§ **WRITTEN REQUEST A**
In the Ford Madox Ford review, shorten the paragraph that begins "He expressed himself through talk" to two or three sentences, keeping its main facts.
§ **WRITTEN REQUEST B**
Answer these questions from the Ford Madox Ford review, one per line:
(i) How many pages of appendices and notes support the biography?
(ii) How many books did Ford end with to his name?
(iii) Ford was a grandchild of which artistic group?
§ **WRITTEN REQUEST C**
According to the Ford Madox Ford review, why do American scholars succeed in getting the owners of papers to part with them? Answer in one to three sentences.

§ **READING TEXT**
Ford Madox Ford
Ford Madox Ford; drawing by David Levine

Biographers are usually fired with the ambition of discovering unpublished material, and American scholars have won a reputation in Britain for their indefatigability in tracking down papers in attics, lumber rooms, and libraries, and for their persuasiveness in inducing their owners to part with them. One of the reasons why they succeed is the scrupulous way they handle the material they are given. The British on occasions huff and puff at them for being ponderous, and it is true that some of the standard biographies of literary figures which have appeared in recent years scarcely sparkle. But it is this dogged attempt to discover the facts, and not to leap to premature judgments, that wins the confidence of the squirrels who hoard the papers.

Arthur Mizener enhances this reputation in his biography of Ford Madox Ford. He has obtained the papers of Janice Biala, Ford’s last constant companion; of Ford’s first daughter who had her mother’s papers; of his third daughter who had the letters between Ford and his third love, her mother, Stella Bowen; of his second love, Violet Hunt; and of Edward Naumburg. From these and a mass of other material he has written a biography of over 450 pages, supported by 150 pages of appendices and notes of which one can say that there is not a sentence that could induce a lip to curl in anger or a cheek to flush with shame. At the very point when, after describing some incident or situation on which you would imagine that the biographer might risk an ironic comment or begin to shake with laughter, Mizener gently averts his eyes and passes on to the next imbroglio. Nevertheless, Janice Biala thinks the portrait unjust, and Ford’s first daughter thinks it unfair. Even when a man has been dead over thirty years, the lot of the biographer is hard.

And yet there is a doubt whether this affectionate, scrupulous exactitude is really apposite for a character such as Ford’s. There was no pattern, no drama to his life, no variation: what it was in his thirties it went on being in his fifties and sixties. As a result, the reader is always finding Ford in the same predicament: broke, having to move for lack of money, always complaining, quarreling with his publishers or anyone with whom he was in a business relationship, always loyally fudging about for his friends, working ceaselessly, and talking, talking, talking.

He expressed himself through talk as much as through his writing. He had to have an audience twenty-four hours a day. You feel he changed women almost as much because he wore them out and needed a new audience as because he was swept off his feet by their charms. Unlike so many other Bohemians, he wrote as well as talked, almost every day an odd 2,000 words, so that he ended with eighty-one books to his name. But the talk, the need to live out his romance with himself, the need to persuade others to accept this romance as reality, was uppermost. José Collins, a star of musicals in England during the First World War, used to sing a song, “Oh, for a night in Bohemia—hemia—hemia.” After reading Ford’s life, one feels one has spent not a night but an epoch in that exhausting country.

The surname he finally took was an unwitting tribute to the power which his provenance exerted over him. He was a grandchild of the Pre-Raphaelite Brotherhood, and he grew up resenting the Little Lord Fauntleroy clothes he was forced to wear as a child, the soul-fingering concern among the circle to discover genius in all their children, and the adulation of Famous Names. His emigration to Bohemia was part of his revolt against the respectability of the Pre-Raphaelites and of both official and avant-garde art in England—that atmosphere which Whistler so disliked. Ford’s delight in Americans later in his life sprang from his relief in finding people less enslaved by formalities, less ceremonious and reserved in their homes.

§ **DATA LISTING**
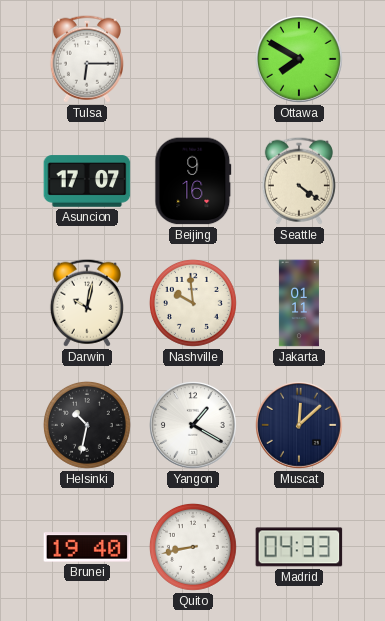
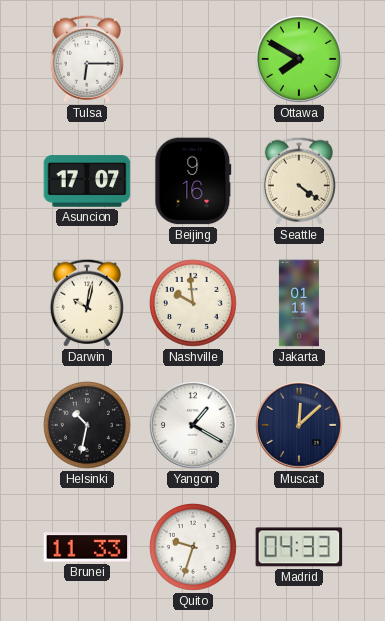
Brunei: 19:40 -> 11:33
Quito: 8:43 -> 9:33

--

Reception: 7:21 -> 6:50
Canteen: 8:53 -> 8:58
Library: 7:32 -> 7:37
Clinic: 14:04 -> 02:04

§ **FULL ANSWER A**
Ford expressed himself through talk as much as through writing and needed an audience constantly, and he seemed to change women partly because he wore them out and needed new listeners. Unlike many Bohemians, he also wrote about 2,000 words almost every day and ended with eighty-one books, but his talk and his need to live out, and have others accept, his romance with himself came first. Recalling José Collins's song "Oh, for a night in Bohemia," the reviewer says that reading Ford's life feels like spending an epoch in that exhausting country.

§ **FULL ANSWER B**
(i) 150 pages
(ii) Eighty-one
(iii) The Pre-Raphaelite Brotherhood

§ **FULL ANSWER C**
They handle the material they are given scrupulously. Their dogged attempt to discover the facts without leaping to premature judgments wins the confidence of those who hoard the papers.